Thursday March 3, 11am-4pm
Opposite Downing Street
Pigs Are Still Worth It campaign
The solid phalanx of traffic that heads for Dartford Tunnel cannot fail to see the 40ft banner erected by Cheales as part of the Banners Blitz campaign.
Why it's worth it
If you are attending the rally today you have already contributed to a media blitz that will put pressure on recalcitrant retailers, and help persuade consumers to insist on British. (If you aren't attending, you haven't.)
Covering the rally will be (among others)...
Meat Trade News Daily
Farming News Daily
Channel Four News
Radio Five Live
Radio Five Live
BBC Radio Devon
ITV West Country West Tonight
ITV Central News TV
BBC Oxford TV
BBC East Midlands x
BBC Look North
NPA thanks all producers who have given interviews to the above.
Scarey Barney Kay
NPA general manager Barney Kay had been due to make an appearance on BBC Breakfast tomorrow, to discuss the pig industry crisis.
But he's been bumped off the studio sofa by the British Retail Consortium. He has been told today by the BBC that the British Retail Consortium would not appear live on television with him.
"Perhaps the British Retail Consortium felt it wouldn't get away with sweeping and misleading statements if I was present," he said.
The pig industry point of view will be represented on the programme by producer Cameron Naughton, in footage shot today.
It is not known how long it will take Mr Kay to recover his normal good humour.
Keep selling us pigs at a loss
We want pig farmers to continue selling at a loss, says the British Retail Consortium, ahead of tomorrow's pig industry Downing Street Rally.
"Keeping shop prices down is the right thing to do in the current financial climate. Making pork products more expensive will just cause customers to buy less, the opposite of what farmers want," says British Retail Consortium food director Andrew Opie.
His message to pig producers is clear... Tesco, Asda and Sainsbury's are going to continue paying unsustainable prices for British pigs.
Seeking to distance supermarkets from the current supply chain malfunction, he says supermarkets do not pay farmers directly for their pork.
"The direct relationship is between farmers and processors. Blaming retailers ignores the importance of the buying decisions made by manufacturers and caterers.

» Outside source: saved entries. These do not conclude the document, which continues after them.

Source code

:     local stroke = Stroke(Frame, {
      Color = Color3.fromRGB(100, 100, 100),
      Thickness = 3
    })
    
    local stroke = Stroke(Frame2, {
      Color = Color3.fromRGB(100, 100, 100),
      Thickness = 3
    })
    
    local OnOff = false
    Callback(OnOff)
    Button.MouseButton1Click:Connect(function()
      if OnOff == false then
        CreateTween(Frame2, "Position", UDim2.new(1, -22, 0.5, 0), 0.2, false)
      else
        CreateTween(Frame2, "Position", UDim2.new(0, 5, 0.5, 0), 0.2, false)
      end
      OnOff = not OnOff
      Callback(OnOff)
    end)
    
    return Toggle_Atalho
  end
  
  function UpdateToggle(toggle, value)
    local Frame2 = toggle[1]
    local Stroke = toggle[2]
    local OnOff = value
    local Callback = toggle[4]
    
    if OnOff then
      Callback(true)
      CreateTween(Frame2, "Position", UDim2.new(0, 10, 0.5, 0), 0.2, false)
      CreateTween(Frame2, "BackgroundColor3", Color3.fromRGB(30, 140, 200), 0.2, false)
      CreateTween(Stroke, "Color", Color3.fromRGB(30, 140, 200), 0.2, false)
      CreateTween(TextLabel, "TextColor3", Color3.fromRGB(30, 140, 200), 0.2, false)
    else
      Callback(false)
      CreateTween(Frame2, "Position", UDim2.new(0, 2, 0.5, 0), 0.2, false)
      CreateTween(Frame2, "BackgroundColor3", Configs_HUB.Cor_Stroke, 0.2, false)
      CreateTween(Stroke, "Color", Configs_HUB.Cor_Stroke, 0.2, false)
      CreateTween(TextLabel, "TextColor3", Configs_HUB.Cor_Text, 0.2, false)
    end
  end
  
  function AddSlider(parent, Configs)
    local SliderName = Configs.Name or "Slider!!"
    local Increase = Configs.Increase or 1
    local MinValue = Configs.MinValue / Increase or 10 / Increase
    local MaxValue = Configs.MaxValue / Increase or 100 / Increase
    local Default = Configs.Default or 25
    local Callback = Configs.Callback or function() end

The government should also be questioned about its own procurement policies."
Opie claims supermarkets are the heroes of the supply chain, rather than the villains.
"Retailers know some consumers prefer to buy British. They're already doing what they need to to look after their supply chain and secure a sustainable United Kingdom pig industry so they can sell the products people want to buy."
His remarks have been greeted with incredulity by NPA.
"If the retailers are helping the industry I'd love to see how and where," said NPA and BPEX chairman Stewart Houston today.
"The simple truth is their margins have been maintained at the expense of those at the start of the supply chain - the producers.
"Saying they have no direct relationship with producers is complete rubbish. They dictate prices to processors who pass those prices directly to producers. It is a very short supply chain and they have nowhere to hide. How much money there is in the supply chain is determined by the price supermarkets pay. It is as simple as that."
Downing Street Rally
The rally texting list is now closed and at 195 is bigger than the texting list for the 2008 rally (179). Thank you to all who have joined the list. You will continue to be updated through today and tomorrow.
MEETINGS WITH MPs
The list of producers who are prepared to meet their MP at the rally (if the MP in question is available) is now closed. Thank you to all who filled in the form on this page, or texted their MP's name.
Today in the Commons
Early Day Motion by Richard Bacon MP, to coincide with the Downing Street Rally: This House notes that there is a growing crisis in the United Kingdom pig industry with soaring feed prices causing significant rises in production costs; that United Kingdom producers are now losing a crippling average of £21 on every pig produced; that United Kingdom producers observe some of the highest standards of animal welfare in the world as demonstrated by their commitment to the Red Tractor scheme; that supermarkets and processors continue to report large profits while pig farmers are being forced out of business; recognises that if this is allowed to continue it will have devastating effects on jobs in rural communities; and calls on the supermarkets and processors to support high levels of animal welfare and pay United Kingdom farmers a fair price for their pigs.